Recently, I visited with a friend who couldn’t get through a security gate on the way to a party. She had to wait as several people working at a gated community discussed whether to admit the car in front of her.

My friend is a brilliant person who is capable of erudite speeches, has keen insights and is informed about a wide range of subjects. She is among the most charming people in a room — most of the time.

Sitting in a line that came to a complete standstill, however, she “lost it.” She walked up to the glass partition, shouted at the security guards and demanded that they let her enter a party that would last for hours.

Even in the moment, she says, she could see herself saying things out of intense frustration, but she couldn’t regain control.

Those raw and exposed moments can be — and often are — the subjects of YouTube videos, as people around the action whip out their phones to chronicle someone who reached the point of no return in his or her actions.

From what I understand, our fuses get shorter during the summer months. It’s an ironic time for us to become so irate, when we dial back the pressure and take trips to our national parks, to Niagara Falls, or to a college or high school reunion. Maybe the heat shortens the fuse or speeds up the travel from when the fuse is lit to when it triggers us to react in a way we would just as soon avoid?

SOURCE MATERIAL:
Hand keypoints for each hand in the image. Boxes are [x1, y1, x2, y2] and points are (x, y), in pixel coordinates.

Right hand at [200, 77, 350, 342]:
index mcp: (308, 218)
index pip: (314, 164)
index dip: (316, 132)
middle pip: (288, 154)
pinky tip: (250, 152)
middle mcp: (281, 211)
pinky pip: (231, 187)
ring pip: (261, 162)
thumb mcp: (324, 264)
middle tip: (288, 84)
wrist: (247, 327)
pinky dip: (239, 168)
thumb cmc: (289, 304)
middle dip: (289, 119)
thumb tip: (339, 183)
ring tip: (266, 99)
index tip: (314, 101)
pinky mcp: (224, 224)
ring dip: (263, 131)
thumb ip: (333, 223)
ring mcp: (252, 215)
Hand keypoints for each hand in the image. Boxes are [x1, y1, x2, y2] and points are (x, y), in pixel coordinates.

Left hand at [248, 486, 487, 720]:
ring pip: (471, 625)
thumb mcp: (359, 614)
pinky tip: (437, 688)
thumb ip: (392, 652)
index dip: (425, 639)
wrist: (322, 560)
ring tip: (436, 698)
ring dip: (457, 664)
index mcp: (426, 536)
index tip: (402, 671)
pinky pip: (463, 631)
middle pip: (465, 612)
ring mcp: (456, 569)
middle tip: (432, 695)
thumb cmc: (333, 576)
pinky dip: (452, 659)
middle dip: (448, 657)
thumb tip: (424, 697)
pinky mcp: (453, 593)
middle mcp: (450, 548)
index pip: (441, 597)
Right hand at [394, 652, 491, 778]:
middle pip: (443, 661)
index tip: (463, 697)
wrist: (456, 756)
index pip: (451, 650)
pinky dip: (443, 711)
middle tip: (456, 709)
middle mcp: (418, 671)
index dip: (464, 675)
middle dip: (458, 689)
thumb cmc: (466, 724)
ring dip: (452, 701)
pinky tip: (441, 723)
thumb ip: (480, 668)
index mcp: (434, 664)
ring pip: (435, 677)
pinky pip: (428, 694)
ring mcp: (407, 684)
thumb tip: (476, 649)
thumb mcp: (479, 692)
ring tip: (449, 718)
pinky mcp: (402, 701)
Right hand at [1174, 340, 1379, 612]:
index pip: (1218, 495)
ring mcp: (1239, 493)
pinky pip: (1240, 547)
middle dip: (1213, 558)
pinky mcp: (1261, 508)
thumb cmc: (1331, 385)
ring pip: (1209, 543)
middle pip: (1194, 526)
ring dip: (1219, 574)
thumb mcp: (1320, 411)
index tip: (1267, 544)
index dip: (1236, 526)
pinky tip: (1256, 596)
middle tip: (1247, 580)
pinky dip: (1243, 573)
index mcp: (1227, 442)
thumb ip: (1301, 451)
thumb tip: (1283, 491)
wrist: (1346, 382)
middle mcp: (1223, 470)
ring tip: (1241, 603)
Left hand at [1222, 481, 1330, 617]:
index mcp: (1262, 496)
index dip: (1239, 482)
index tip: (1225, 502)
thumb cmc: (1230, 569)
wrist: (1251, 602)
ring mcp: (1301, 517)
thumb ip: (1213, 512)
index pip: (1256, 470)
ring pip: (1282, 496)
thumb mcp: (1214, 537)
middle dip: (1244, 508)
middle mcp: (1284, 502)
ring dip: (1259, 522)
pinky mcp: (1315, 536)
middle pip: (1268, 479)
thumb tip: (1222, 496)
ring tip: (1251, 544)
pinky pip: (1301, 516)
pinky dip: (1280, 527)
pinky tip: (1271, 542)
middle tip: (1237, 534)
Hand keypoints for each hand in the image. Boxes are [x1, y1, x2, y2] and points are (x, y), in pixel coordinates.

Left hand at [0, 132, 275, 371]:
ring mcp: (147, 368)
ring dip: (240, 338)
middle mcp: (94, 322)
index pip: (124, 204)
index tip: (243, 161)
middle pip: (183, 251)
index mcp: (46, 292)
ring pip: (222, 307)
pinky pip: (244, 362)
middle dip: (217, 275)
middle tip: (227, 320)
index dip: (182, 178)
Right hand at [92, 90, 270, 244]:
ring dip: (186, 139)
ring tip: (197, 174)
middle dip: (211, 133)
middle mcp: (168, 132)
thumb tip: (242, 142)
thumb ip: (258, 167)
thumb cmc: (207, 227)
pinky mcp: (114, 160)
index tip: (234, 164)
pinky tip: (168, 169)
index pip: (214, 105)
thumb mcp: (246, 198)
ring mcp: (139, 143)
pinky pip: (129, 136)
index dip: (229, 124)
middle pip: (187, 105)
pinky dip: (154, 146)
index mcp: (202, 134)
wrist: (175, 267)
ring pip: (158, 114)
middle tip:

THINGS TO DO:
**1.** Answer these about the passage about losing one's temper:
(a) Where was the friend headed when she got stuck at the security gate?
(b) What did she do after walking up to the glass partition?
(c) During which months does the writer understand that our fuses get shorter?
**2.** Write the next part of the passage about losing one's temper, picking up right after its final question.
The listing is separate material and has nothing to do with the passage about losing one's temper.

YOUR WRITTEN ANSWERS:
**1.**
(a) To a party.
(b) She shouted at the security guards and demanded that they let her into the party.
(c) The summer months.

**2.**
To some degree we need moments to blow off steam, to let it go and to release the toxins that have built up in us over the preceding days, weeks, months or, in some cases, years. Letting go of the control we maintain over ourselves through all the hundreds or thousands of nuisances and annoyances can cleanse us and restore our equanimity in a way that yoga classes, deep-breathing exercises or a repetition of a mantra like “serenity now” doesn’t quite cover.

To be clear, I’m not talking about those moments when someone commits some grievous act but, rather, the times when those of us with considerable calm suddenly throw spirited temper tantrums that are visual or verbal displays, without injuries to anyone other than our pride.

In those contained but still surprising displays, is it possible to stop the reaction before we start flapping our arms, jumping up and down, banging on glass doors, or unintentionally releasing saliva when we make our anger-laden point about the inconvenience someone is causing?

Generally, I’ve found that a lit fuse finds its mark, no matter how many James Bond movies I’ve seen where he stops a detonation with 007 seconds left.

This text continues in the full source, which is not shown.